Kita perlu mencatat, debat publik itu hak rakyat mendapatkan informasi. Rakyat berhak tahu kualitas daya pikir, bahkan integritas sang pemimpinnya. Mau dibawa ke mana negeri ini? Bangsa ini akan dijadikan apa? Apakah “dirujak” (diuleg) bagai makanan? Sorry, we have to refuse dengan tegas, tanpa kompromi atau toleransi. Dalam era demokratik ini, tidak pada tempatnya kandidat menyembunyikan standar jatidirinya. Dan dalam era demokratik ini tidak pada tempatnya harus sendiko dawuh terhadap calon pemimpin yang berstandar rendah. Inilah reaksi rasional, bukan asal menolak. Ada rasionalitasnya di balik penolakannya, bukan anti personal, apalagi benci.
Akhirnya, kita perlu mencatat, Gibran sang anak yang disayang. Tapi, salah cara menyayanginya. Nyaah, teu nyaah. Gibran menjadi malang nasibnya. Dihujat tanpa henti, di manapun. Direndahkan sedemikian rendahnya. Aneh bin ajaibnya, orang tuanya seperti tak merasa iba, apalagi merasa berdosa. Sungguh tak empati pada putera kesayangannya sendiri.
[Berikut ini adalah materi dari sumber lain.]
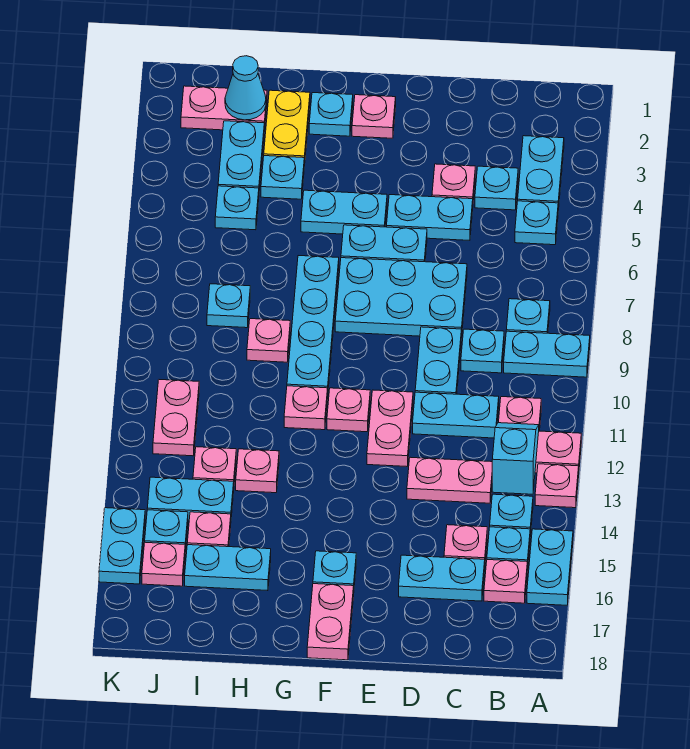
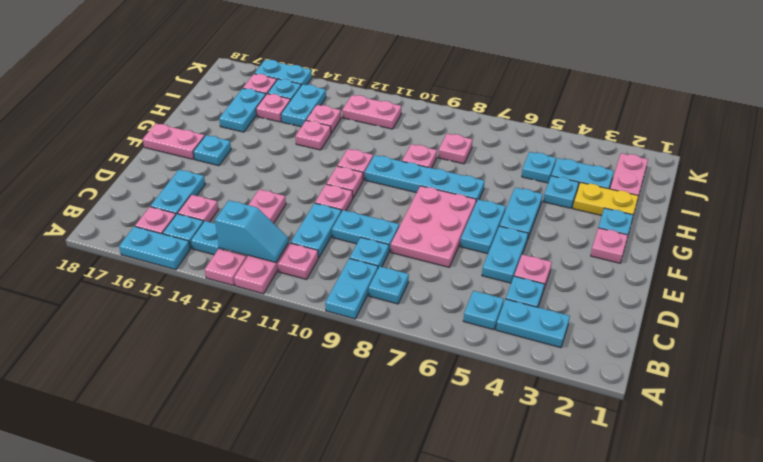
cyan plate D7:F8 level 1 -> pink plate D7:F8 level 1
pink plate E11:E12 level 1 -> pink plate E11 level 1
cyan cone I2 level 2 -> none
cyan plate I8 level 1 -> pink plate I8 level 1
Orang tuanya tetap memaksakan kehendaknya dengan cawe-cawenya. Mengerahkan seluruh instrumen yang ada dalam genggaman pegaruh kekuasaannya. Dumeh kuwoso (mentang-mentang berkuasa).
Ketidakempatian itu harus dijawab dengan cerdas, penuh sadar. Seluruh generasi milenial, pemuda dan usia yang lebih tua apalagi yang punya kapasitas haruslah menunjukkan sikap cerdas dan tegasnya: jangan beri peluang kepada kandidat pemimpin yang justru akan semakin menenggelamkan martabat bangsa dan negeri ini. Janganlah luntur hanya karena urang recehen. Juga, jangan goyah karena iming-iming jatah jutaan dolar atau jabatan yang dijanjikan. Gunakan jemari di bilik suara yang hanya beberapa detik: untuk tidak memilih kandidat pemimpin yang akan menjerumuskan negara. Kita semua sebagai pemilih tak selayaknya diam menyaksikan skenario gelap di Tanah Air ini.